* _What to do_: Below are the records; locate each line with the word "Cuneo" and copy it.

* _Information provided_:

☆ ☆ ☆ ☆

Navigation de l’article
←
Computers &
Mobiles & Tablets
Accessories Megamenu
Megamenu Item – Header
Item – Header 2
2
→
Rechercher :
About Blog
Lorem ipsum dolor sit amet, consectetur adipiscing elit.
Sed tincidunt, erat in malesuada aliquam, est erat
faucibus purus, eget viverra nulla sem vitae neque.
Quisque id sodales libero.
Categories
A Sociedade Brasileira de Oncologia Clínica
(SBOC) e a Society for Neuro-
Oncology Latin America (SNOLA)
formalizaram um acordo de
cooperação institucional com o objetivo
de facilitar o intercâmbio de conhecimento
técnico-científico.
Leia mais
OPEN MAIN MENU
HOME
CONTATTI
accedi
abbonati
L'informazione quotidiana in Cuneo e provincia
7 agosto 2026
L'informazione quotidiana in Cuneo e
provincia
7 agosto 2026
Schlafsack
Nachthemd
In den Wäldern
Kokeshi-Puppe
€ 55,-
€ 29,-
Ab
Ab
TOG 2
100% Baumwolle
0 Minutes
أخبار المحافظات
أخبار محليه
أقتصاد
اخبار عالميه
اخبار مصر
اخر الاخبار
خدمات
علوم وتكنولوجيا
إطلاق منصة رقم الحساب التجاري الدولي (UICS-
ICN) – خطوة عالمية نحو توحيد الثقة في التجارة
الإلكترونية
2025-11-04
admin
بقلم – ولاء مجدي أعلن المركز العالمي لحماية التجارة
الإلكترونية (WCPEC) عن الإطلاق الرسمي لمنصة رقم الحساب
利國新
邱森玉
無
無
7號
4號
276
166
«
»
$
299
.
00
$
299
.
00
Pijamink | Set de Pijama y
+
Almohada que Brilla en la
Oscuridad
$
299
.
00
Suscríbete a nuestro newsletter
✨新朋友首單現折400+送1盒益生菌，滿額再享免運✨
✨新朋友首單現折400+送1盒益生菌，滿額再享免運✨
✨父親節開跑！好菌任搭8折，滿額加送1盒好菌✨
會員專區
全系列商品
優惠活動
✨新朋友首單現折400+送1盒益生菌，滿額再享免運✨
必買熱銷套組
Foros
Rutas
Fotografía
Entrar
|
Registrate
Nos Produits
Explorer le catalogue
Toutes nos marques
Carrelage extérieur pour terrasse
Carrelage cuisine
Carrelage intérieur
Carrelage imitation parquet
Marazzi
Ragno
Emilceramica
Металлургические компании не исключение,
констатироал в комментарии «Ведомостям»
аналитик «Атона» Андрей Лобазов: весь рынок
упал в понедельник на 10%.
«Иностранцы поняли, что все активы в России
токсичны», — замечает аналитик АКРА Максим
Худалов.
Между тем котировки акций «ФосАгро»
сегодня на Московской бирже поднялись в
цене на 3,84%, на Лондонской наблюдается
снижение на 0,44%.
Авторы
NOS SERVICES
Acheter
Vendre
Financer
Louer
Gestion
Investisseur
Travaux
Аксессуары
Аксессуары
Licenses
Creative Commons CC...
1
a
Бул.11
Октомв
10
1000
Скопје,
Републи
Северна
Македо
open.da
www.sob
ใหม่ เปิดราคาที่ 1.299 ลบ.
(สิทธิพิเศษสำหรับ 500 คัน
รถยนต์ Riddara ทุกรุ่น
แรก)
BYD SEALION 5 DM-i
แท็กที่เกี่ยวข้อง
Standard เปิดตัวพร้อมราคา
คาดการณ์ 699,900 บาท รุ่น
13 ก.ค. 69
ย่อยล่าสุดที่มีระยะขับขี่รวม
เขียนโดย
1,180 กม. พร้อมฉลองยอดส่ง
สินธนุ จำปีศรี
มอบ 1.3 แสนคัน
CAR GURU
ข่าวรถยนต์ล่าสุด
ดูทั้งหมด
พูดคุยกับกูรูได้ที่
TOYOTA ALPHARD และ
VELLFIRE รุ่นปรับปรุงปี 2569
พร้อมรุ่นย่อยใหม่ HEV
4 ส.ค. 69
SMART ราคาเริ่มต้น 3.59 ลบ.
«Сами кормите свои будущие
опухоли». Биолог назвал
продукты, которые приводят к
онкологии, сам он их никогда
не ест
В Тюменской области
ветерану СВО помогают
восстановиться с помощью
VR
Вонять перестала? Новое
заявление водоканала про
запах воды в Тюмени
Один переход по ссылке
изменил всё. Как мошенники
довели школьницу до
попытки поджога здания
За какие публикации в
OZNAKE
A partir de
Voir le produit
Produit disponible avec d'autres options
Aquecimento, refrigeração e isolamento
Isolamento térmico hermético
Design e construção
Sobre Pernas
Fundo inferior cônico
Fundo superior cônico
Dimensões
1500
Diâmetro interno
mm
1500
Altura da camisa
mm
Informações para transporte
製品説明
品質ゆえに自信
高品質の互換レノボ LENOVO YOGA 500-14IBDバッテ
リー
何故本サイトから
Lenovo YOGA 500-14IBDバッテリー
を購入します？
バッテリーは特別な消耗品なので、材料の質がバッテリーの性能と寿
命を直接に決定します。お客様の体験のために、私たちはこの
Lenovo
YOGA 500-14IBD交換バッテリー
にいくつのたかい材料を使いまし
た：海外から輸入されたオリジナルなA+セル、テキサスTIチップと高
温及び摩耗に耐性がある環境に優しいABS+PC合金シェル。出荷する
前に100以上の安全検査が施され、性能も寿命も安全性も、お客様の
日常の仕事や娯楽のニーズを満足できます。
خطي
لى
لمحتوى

☆ ☆ ☆ ☆

* _Result of this exercise_:
L'informazione quotidiana in Cuneo e provincia
L'informazione quotidiana in Cuneo e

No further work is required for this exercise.